Listen to criticism, but don’t take it personally. As a leader, you will often hear criticism about decisions you have made or processes you have in place. It is natural to feel defensive when you are criticized, but remember that it is almost a structural obligation for faculty members and students to be suspicious of administrators. Do not expect to be beloved.
That said, do not tune out criticism. Use the critique to design better systems and approaches. Rather than seeing criticism as an attack on you personally (which is rarely is), try to mine it for advice on how to lead and communicate more effectively. That will make everyone happier, and your job easier.
Of course, at times, people do attack you personally. Face-to-face conversation, perhaps with mediators or supervisors, can help de-escalate such situations. Developing a network of people in positions similar to yours also may allow you to get support from those who have faced similar issues. Spending time talking with friends outside work -- without breaking confidentiality, of course -- can also help you gain perspective about tense situations. As one academic leader notes, therapy can also be beneficial: “There are a lot of demands for emotional management, and a therapist/coach helps.”
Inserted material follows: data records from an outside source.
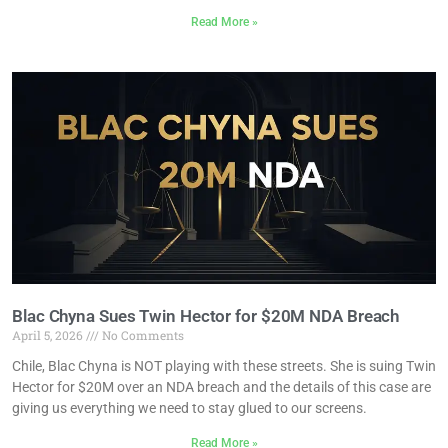
Read More »
Blac Chyna Sues Twin Hector for $20M NDA Breach
April 5, 2026
No Comments
Chile, Blac Chyna is NOT playing with these streets. She is suing Twin
Hector for $20M over an NDA breach and the details of this case are
giving us everything we need to stay glued to our screens.
Read More »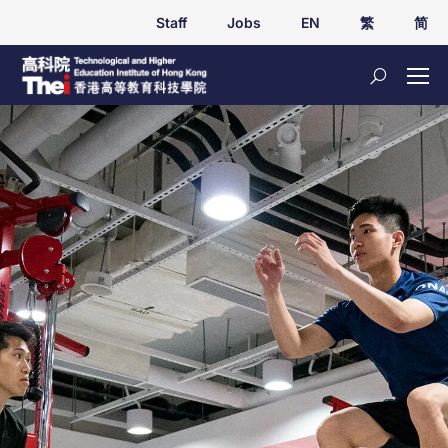
Staff
Jobs
EN
繁
简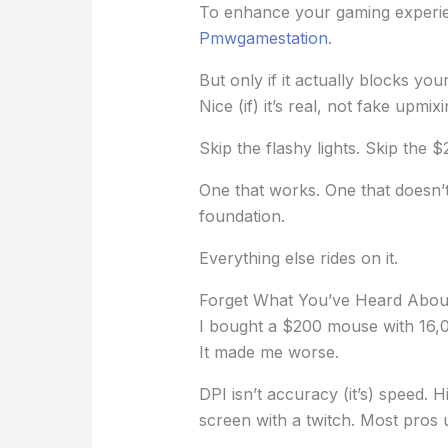
To enhance your gaming experien
Pmwgamestation
.
But only if it actually blocks y
Nice (if) it’s real, not fake upmi
Skip the flashy lights. Skip the $
One that works. One that doesn’
foundation.
Everything else rides on it.
Forget What You’ve Heard Abou
I bought a $200 mouse with 16,
It made me worse.
DPI isn’t accuracy (it’s) speed. 
screen with a twitch. Most pros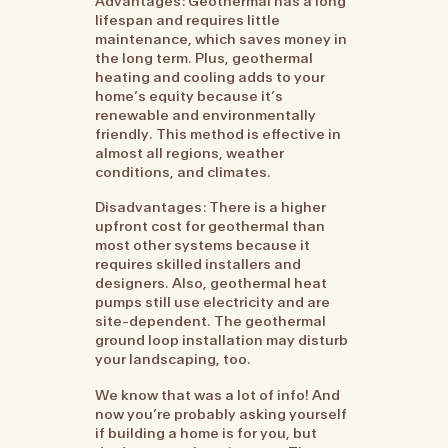
Advantages: Geothermal has a long
lifespan and requires little
maintenance, which saves money in
the long term. Plus, geothermal
heating and cooling adds to your
home’s equity because it’s
renewable and environmentally
friendly. This method is effective in
almost all regions, weather
conditions, and climates.
Disadvantages: There is a higher
upfront cost for geothermal than
most other systems because it
requires skilled installers and
designers. Also, geothermal heat
pumps still use electricity and are
site-dependent. The geothermal
ground loop installation may disturb
your landscaping, too.
We know that was a lot of info! And
now you’re probably asking yourself
if building a home is for you, but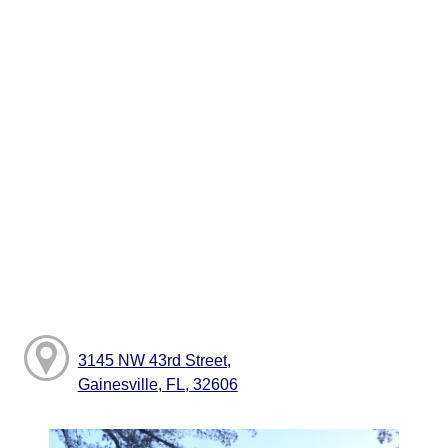
3145 NW 43rd Street,
Gainesville, FL, 32606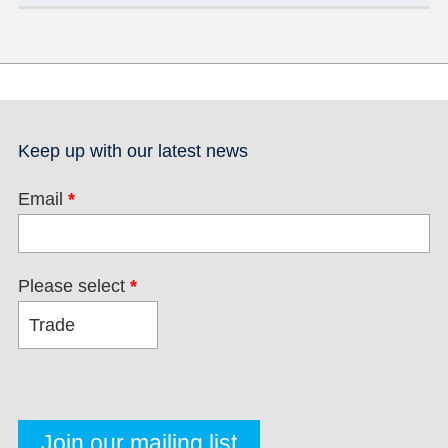
Keep up with our latest news
Email
*
Please select
*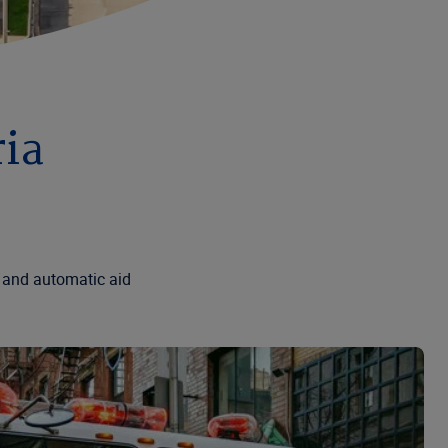
ria
 and automatic aid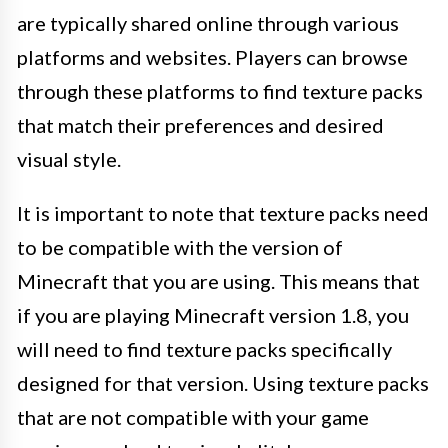
are typically shared online through various
platforms and websites. Players can browse
through these platforms to find texture packs
that match their preferences and desired
visual style.
It is important to note that texture packs need
to be compatible with the version of
Minecraft that you are using. This means that
if you are playing Minecraft version 1.8, you
will need to find texture packs specifically
designed for that version. Using texture packs
that are not compatible with your game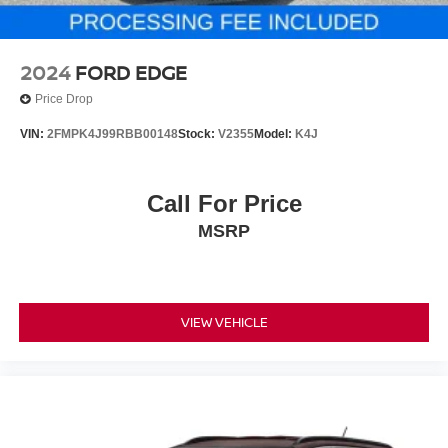
2024
FORD EDGE
Price Drop
VIN:
2FMPK4J99RBB00148
Stock:
V2355
Model:
K4J
Call For Price
MSRP
VIEW VEHICLE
Schedule holidays and vacations and take them. Many academic leaders feel they must work year in and year out. You should schedule and take vacations, whether or not they are allotted vacation days. That might mean taking weeks off during the summer or winter break and not working on holidays. Some leaders told us they schedule time off to avoid events they do not enjoy.
Holidays play an important role in rejuvenating and destressing us. Returning from vacation, your head is clearer and you are more productive. Yet many leaders fear taking vacations, often due to email-induced stress. A number of academic leaders told us that they couldn’t stop reading emails, due to worrying about the deluge of messages awaiting them. We recommend setting an autoreply that makes clear how long you will be away and then scheduling a cushion around your break, so that your first day back is entirely focused on “cleaning up” your email.
Another issue rests on how the immediate work that needs doing will be covered. But just as with delegating regular tasks, you can find people to cover for you during vacations. A former chair, for example, may help cover for you, knowing both how important breaks are and how to manage the job. Covering can also help train the next leader, allowing them to see some of the day-to-day aspects of the job. Avoid daily email contact, which limits the positive benefits of vacation.
It is possible for academic leaders to set limits and seek balance. Mindfulness can help avoid burnout, which includes exhaustion, cynicism and inefficacy. Rather than a zero sum between being a good leader and taking care of yourself, trust that taking care of yourself makes you a better leader.
Joya Misra is professor of sociology and public policy at the University of Massachusetts at Amherst. Jennifer Lundquist is associate dean of research and faculty development and a professor of sociology at the University of Massachusetts at Amherst.